> [PASSAGE FOR REVIEW]:

There is no need to press the panic button here. The prospect of declining antibody levels to tackle coronavirus is not a cause for alarm, experts say.
A study discovered that antibodies against the novel coronavirus declined rapidly in the British population during the summer. This means protection after infection may not be long-lasting.
However, this growing proof that COVID-19 antibody levels can reduce swiftly after someone is infected is not necessarily bad news for immunity. This also does not mean that protection offered by coronavirus vaccines will be weak or short-lived. Specialists in immunology and viruses warned against reading too much into studies of antibody levels in the blood of people previously infected with COVID-19, cautioning that antibody readings do not translate directly into levels of protective immunity.
Scientists at Imperial College London tracked antibody levels in the British population following the first wave of COVID-19 infections in March and April.
Their study found that antibody prevalence fell by a quarter, from 6% of the population around the end of June to just 4.4% in September. That raises the prospect of decreasing population immunity ahead of a second wave of infections in recent weeks that has forced local lockdowns and restrictions.
But such reports that immunity to COVID-19 might decline in line with falling blood antibody levels failed to account for the many complexities in how the body builds immunity to infections.
“The concentration of antibodies in your blood does not equal immunity,” said Eleanor Riley, a professor of immunology and infectious disease at Britain’s University of Edinburgh.
“Immunity is not something we can just wrap up in measuring an antibody or T-cell response,” she remarked. “Immunity is about the system working together so that next time you come across the infection, you either won’t get it at all or won’t get seriously ill from it. That’s protective immunity.”
While antibodies induced by natural COVID-19 infection may start to decline in a few months, as a study by researchers at Imperial College found on Tuesday, the many potential COVID-19 vaccines in development are designed to induce more durable immunity by invoking strong so-called immune memory.
“Antibody responses are usually short-lived because once they have done their job you don’t need them,” said Jonathan Stoye, head of virology at Britain’s Francis Crick Institute.

(Lines excerpted from a collection)
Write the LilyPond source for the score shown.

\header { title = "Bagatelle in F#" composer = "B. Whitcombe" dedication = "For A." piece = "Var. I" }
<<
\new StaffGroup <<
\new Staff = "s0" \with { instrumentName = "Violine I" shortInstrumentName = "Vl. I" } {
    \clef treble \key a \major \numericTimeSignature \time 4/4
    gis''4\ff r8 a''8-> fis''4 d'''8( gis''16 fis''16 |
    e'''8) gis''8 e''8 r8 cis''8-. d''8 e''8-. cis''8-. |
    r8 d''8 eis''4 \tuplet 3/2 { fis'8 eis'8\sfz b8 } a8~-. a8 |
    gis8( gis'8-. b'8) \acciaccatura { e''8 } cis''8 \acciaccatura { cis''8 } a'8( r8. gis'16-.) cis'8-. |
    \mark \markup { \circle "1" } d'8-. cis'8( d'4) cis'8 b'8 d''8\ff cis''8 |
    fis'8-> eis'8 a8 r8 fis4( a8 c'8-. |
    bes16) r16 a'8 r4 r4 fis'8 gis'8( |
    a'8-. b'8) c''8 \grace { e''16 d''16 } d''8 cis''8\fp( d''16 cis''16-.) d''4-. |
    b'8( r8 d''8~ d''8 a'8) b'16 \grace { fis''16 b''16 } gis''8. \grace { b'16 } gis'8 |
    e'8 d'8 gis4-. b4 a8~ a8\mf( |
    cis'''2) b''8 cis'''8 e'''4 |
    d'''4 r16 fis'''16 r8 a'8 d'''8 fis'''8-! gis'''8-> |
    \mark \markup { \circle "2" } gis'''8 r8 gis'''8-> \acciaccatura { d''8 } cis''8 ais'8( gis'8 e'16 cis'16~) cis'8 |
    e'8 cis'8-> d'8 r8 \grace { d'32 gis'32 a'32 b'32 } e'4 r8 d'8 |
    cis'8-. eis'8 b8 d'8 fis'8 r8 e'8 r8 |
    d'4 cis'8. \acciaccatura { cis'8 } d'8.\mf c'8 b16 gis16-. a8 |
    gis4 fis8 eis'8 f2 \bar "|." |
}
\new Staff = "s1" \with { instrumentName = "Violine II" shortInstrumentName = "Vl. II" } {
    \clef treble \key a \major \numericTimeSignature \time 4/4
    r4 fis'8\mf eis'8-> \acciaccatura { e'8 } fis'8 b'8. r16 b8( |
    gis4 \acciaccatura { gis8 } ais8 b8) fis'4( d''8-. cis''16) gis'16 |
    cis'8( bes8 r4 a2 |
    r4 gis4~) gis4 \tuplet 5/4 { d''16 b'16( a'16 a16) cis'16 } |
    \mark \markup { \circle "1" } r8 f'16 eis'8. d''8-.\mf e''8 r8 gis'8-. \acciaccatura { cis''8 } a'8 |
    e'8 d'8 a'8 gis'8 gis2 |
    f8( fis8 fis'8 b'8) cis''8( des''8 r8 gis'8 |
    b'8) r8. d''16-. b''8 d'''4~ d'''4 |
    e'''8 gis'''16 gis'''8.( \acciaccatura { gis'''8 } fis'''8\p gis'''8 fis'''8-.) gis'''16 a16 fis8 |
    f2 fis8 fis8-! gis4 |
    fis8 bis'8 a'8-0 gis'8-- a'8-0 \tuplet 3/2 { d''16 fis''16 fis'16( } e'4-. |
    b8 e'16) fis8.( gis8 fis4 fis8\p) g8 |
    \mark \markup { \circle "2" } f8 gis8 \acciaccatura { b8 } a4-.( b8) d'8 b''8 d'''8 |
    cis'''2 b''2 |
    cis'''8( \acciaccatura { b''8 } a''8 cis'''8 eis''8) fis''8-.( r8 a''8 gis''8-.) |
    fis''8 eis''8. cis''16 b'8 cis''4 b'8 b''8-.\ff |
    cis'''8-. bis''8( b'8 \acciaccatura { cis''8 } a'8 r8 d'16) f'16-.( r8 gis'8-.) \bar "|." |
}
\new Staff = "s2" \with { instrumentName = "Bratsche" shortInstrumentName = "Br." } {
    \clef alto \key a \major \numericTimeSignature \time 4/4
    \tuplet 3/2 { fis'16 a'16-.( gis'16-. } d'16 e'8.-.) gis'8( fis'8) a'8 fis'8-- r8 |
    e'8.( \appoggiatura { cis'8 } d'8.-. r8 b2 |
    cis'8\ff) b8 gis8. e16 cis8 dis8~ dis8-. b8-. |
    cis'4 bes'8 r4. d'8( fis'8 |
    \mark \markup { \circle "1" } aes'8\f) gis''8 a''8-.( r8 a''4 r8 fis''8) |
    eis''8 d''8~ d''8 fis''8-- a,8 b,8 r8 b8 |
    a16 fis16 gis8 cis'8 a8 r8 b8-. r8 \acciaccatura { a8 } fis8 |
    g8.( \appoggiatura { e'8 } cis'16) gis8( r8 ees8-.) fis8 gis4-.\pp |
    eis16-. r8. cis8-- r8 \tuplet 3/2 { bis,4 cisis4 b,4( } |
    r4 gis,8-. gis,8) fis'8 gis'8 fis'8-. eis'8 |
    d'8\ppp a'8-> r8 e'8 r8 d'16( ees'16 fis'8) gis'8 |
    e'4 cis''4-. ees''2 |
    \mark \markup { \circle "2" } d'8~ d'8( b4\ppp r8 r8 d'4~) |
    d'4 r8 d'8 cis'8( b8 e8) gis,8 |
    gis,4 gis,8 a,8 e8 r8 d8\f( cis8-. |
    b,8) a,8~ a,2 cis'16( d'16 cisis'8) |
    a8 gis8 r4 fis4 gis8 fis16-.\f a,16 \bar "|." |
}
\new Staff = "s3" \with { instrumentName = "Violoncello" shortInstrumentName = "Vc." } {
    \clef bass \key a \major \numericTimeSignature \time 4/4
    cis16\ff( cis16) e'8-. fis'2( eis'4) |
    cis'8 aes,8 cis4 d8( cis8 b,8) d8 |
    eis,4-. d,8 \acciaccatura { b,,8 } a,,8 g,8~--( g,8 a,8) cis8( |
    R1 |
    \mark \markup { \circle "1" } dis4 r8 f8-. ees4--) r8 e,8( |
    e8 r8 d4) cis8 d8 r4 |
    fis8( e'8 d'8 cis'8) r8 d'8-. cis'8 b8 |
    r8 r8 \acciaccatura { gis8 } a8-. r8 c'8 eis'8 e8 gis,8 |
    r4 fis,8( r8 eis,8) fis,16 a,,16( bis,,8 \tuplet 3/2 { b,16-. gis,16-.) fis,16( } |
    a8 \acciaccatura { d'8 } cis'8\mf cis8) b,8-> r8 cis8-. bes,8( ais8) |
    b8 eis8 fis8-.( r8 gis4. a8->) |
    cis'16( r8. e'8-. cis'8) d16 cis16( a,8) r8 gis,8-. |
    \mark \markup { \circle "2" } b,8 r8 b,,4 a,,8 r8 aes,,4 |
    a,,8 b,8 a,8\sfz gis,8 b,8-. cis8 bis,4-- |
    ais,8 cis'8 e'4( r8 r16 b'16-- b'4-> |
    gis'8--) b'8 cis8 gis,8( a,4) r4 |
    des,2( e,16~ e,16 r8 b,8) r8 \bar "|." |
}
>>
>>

> [PROBLEM 1]:
According to the article on coronavirus antibody levels, what share of the British population had antibodies in September?
> [PROBLEM 2]:
Continue the article on coronavirus antibody levels from the point where it stops.

> [FINAL ANSWER 1]:
4.4%

> [FINAL ANSWER 2]:
“But that doesn’t mean that immunity, either induced by infection or by vaccination, is necessarily short-lived: memory cells can respond to and combat a new infection.”
Since SARS-CoV-2, the virus that causes COVID-19, is a new human virus, scientists don’t yet know what levels of immunity will turn out to be protective. But many of the vaccine makers are touting both the antibody and T-cell responses, which are increasingly seen as important to lasting immunity.
The immune system is very complicated. We know antibodies are important, but they’re not the whole story. The key factor is immune memory.
Key to the process of immunity are memory cells known as T- and B-lymphocytes. Having made antibodies to a certain virus in an initial infection, the body uses these cells to remember that pathogen, “so when you are next exposed to the virus, the antibody response kicks in much sooner”, Young said. With vaccines, a key feature is that scientists developing them can select as targets the most important bits of the pathogen – in COVID-19’s case these include the so-called “spike protein” on the surface of SARS-CoV-2 virus – to get the strongest and most lasting memory responses from T and B lymphocytes.
Recent studies show that some recovered patients who tested negative for coronavirus antibodies did develop T cells in response to their COVID-19 infection. Some scientists now say that people who experience a mild illness, or no symptoms at all, from the new coronavirus, may be eliminating the infection through this T cell response.